- _Record excerpts_
◇ ◇ ◇ ◇ ◇ ◇ ◇
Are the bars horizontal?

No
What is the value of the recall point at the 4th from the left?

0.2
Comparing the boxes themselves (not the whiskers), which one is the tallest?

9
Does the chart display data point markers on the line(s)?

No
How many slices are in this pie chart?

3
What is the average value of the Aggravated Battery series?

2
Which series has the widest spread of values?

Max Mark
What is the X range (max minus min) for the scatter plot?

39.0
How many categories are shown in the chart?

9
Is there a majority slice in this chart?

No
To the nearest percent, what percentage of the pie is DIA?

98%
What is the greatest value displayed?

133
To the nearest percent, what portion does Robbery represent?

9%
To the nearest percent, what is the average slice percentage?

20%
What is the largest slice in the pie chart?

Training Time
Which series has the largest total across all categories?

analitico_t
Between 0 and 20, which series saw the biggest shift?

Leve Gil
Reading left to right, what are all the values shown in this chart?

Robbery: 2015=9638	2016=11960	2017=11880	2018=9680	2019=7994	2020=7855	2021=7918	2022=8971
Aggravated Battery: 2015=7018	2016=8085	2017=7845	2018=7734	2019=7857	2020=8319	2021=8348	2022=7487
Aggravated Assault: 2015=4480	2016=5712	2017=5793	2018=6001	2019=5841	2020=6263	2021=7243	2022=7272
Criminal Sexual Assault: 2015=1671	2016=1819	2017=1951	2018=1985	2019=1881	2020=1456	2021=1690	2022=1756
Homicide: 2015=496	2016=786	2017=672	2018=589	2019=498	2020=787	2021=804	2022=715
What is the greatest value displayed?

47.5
◇ ◇ ◇ ◇ ◇ ◇ ◇
- _Task directions_
Count the lines of the entries above that contain the word "percentage", and give only the number.

- _Result below_
2